For many of us
who have always cast a suspicious eye on why biblical
scholars, theologians, and ministers do not have a clue
about the real life of Jesus, Dan Brown's best
seller turned blockbuster movie, The Da Vinci
Code, sheds an illuminating light on the hysteria that
maintains the mystery.
And the mystery
is that there has always been an open secret about
Jesus' sexuality that not only attacks the
pillars of Christianity but also profoundly plays into
the oppression that women--as well as LGBT
people--face today in both church and society.
And that open
secret about Jesus' sexuality--suggesting that
he was gay or married, not that the two are mutually
exclusive if Jesus was on the down low--point to
the "culture war" issues we are wrestling with
today, namely the institution of marriage, women in
the church, and gay clergy.
The debate about
Jesus' sexuality takes him from his mother's
womb to his tomb. The Christian depiction of Jesus as
a lifelong virgin who had no sexual desire and who
never engaged in sexual intercourse raises anyone's
suspicion, because by today's standards,
Jesus' homosocial environment of 12 men
suggests, according to the law of averages, that at least
one out of the bunch was gay.
Given the nature
of compulsory heterosexuality in Jewish marital laws
during Jesus' time, Jesus might have been forced to
be on the down low.
Encrypted in Da
Vinci's The Last Supper is a spiritual and
sensual narrative about both sacred feminine and
homoerotic aspects of religious life. And while many
Christian fundamentalists and evangelicals find Da
Vinci's sensuous painting blasphemous, Da
Vinci's gay male homoerotic subtext pries open
the door to the quality of the Roman Catholic Church
that gay men find both rabidly homophobic and ravenously
homoerotic.
When asked in
2002 during the Catholic Church sex scandal why so many gay
men are attracted to religious life and the priesthood, Mark
D. Jordan, professor in the religion department at
Emory University and author of The Silence of
Sodom: Homosexuality in Modern Catholicism, told
The Boston Globe:
"Homoeroticism is written into the Catholic
imagination and its institutions. Many gay believers
feel a strong calling to the priesthood or religious
life. The call doesn't seem to deny same-sex desires;
it seems instead to complete them. It is a call to act
out your manhood against social expectations, outside
heterosexual marriage and in the company of other
unmarried men.
"They are
promised an exchange of their 'disordered'
identity as outsiders for a respected and powerful
identity as an insider. They want to remain in the
beautiful, sexually ambiguous space of liturgy. They are
drawn to public celebration of suffering that redeems [and]

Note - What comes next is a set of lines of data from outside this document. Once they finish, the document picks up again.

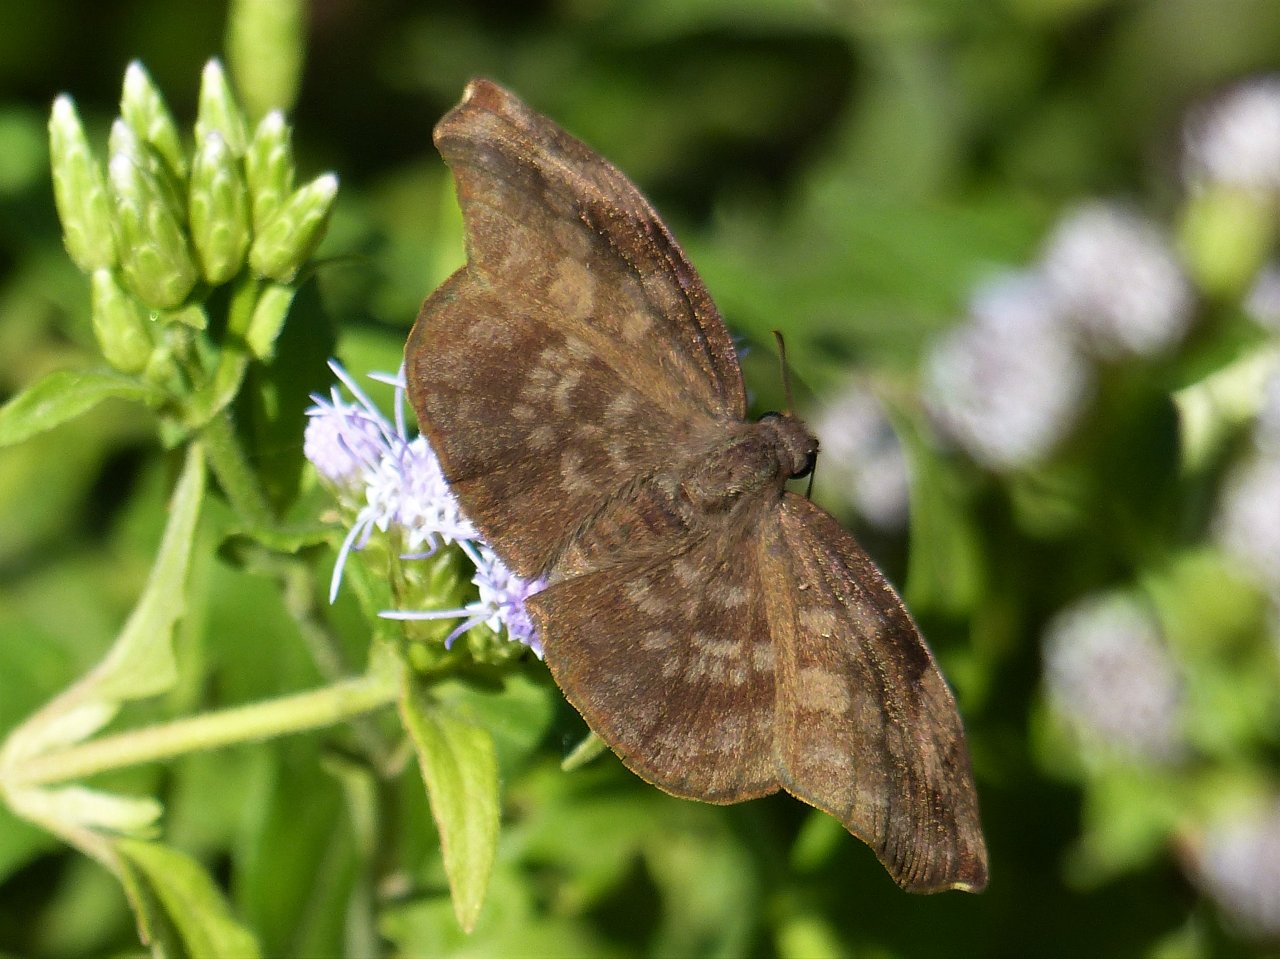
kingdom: Animalia
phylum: Arthropoda
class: Insecta
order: Lepidoptera
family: Hesperiidae
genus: Achlyodes
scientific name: Achlyodes thraso
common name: Sickle-winged Skipper
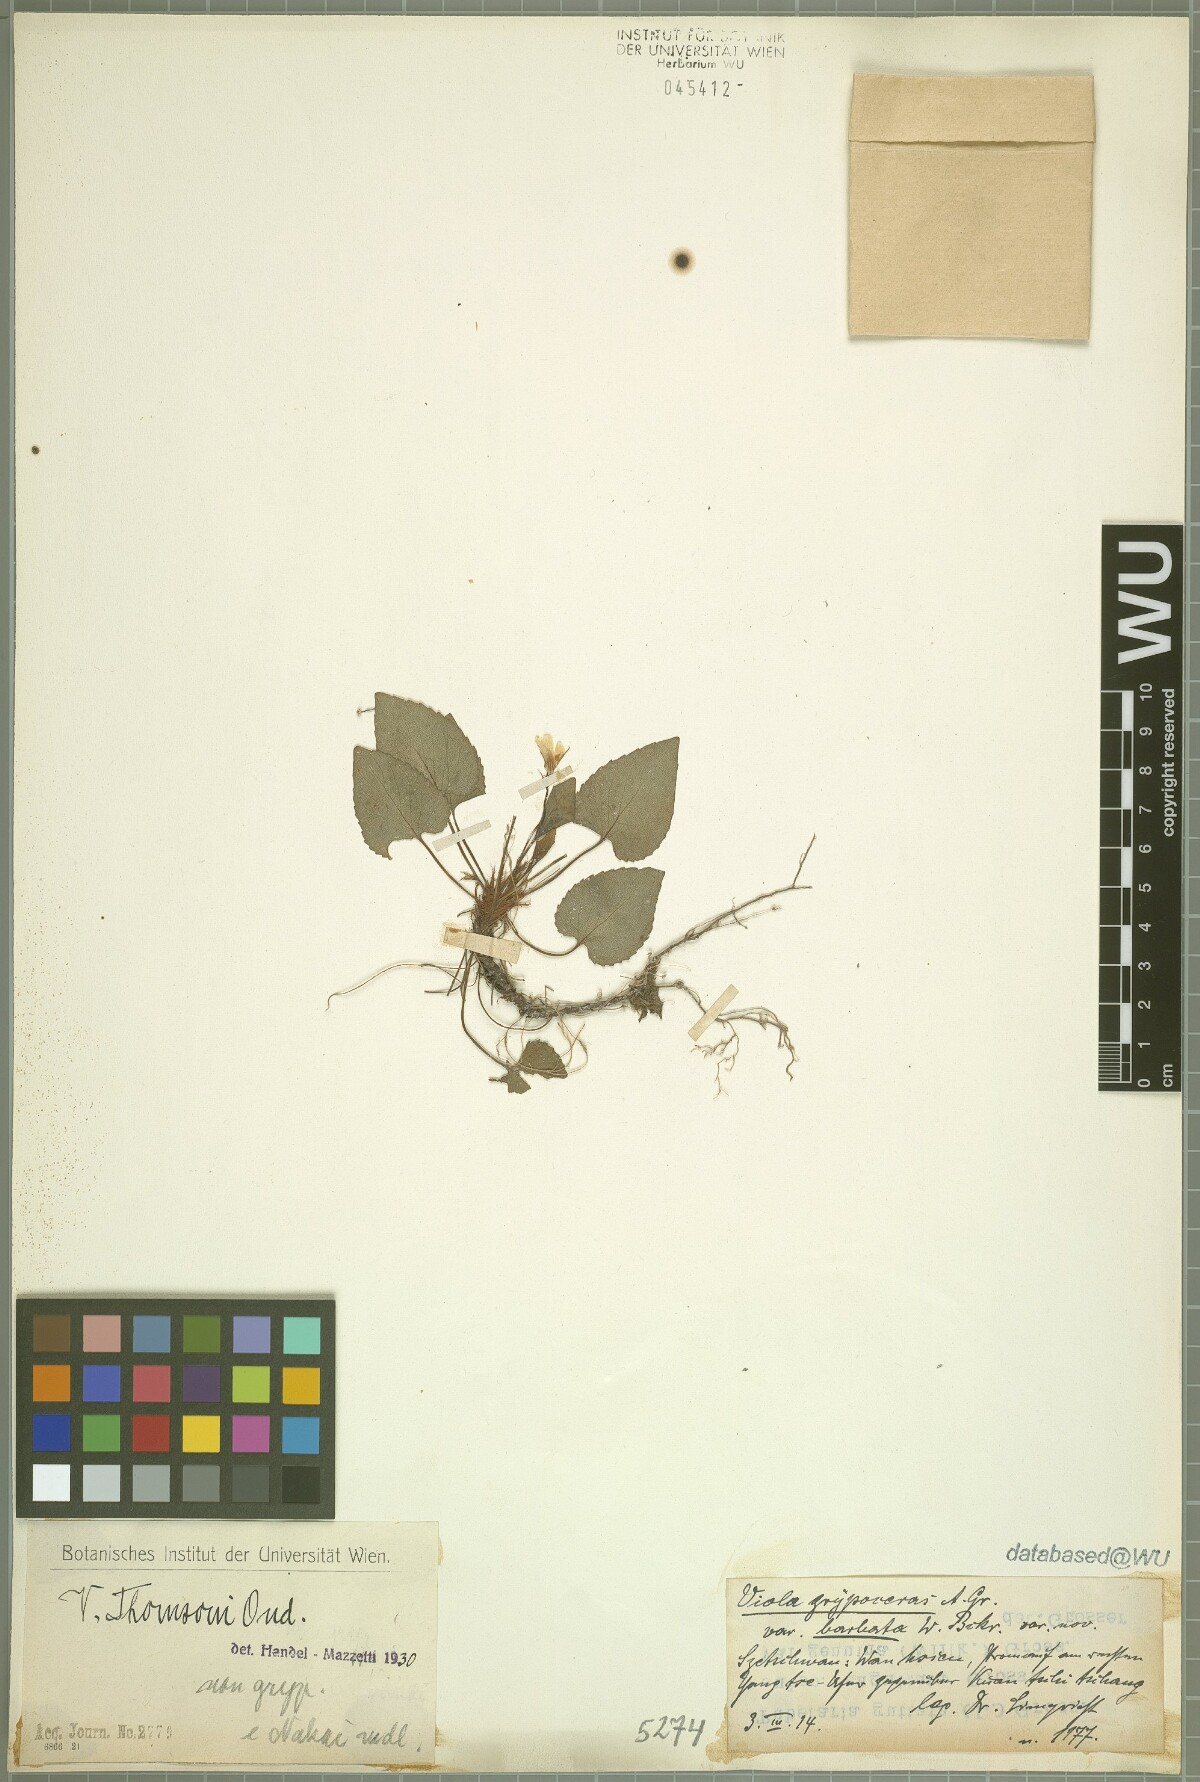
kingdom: Plantae
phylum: Tracheophyta
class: Magnoliopsida
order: Malpighiales
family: Violaceae
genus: Viola
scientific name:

they want to live in as gay a world as the Catholic
Church offers."
And let's
not forget the theological significance and homoerotic
overtones in ritual kissing that was a vital part of worship
during the early centuries of the Christian church, as
passing the peace with a hug or handshake is a vital
part of worship in today's Christian churches.
Kissing on the
lips was a way of binding a community together, and it
always followed the communal prayer, the Eucharist, or rites
of baptism and ordination. And it was permitted only
among those of the same gender.
While homophobia
in today's Christian churches is antithetical to the
early church, so too is the denigration of the sacred
feminine.
It is unlikely,
given Jewish marital customs, that Jesus was not married,
and he probably was assigned a wife long before he became an
itinerant preacher and met male and female disciples
on the road.
Even if Jesus
didn't have sex with males or females, he did tap
into the forbidden zone: his sacred feminine. The
sacred feminine is not only the life force tied to
women's ability to produce new life but is also the
power of the erotic that African-American lesbian poet Audre
Lorde depicted as "a source within each of us
that lies in a deeply female and spiritual plane,
firmly rooted in the power of our unexpressed or
unrecognized feeling."
Our sexualities
are the expressions of who we are. They are a language
and a means to communicate our spiritual need for intimate
communion--both human and divine. They're
our self-understanding through which we experience the
world.
However, the
hysteria that surrounds Jesus' sexuality forces us
all to see the walls erected in our society and in our
churches, walls that prohibit us from living freely in
our bodies and force some of us to live on the down
low.
These walls not
only contribute to the false socialization of who we are
as male and female, but they also contribute to the false
spiritualization of who we are as the body of Christ.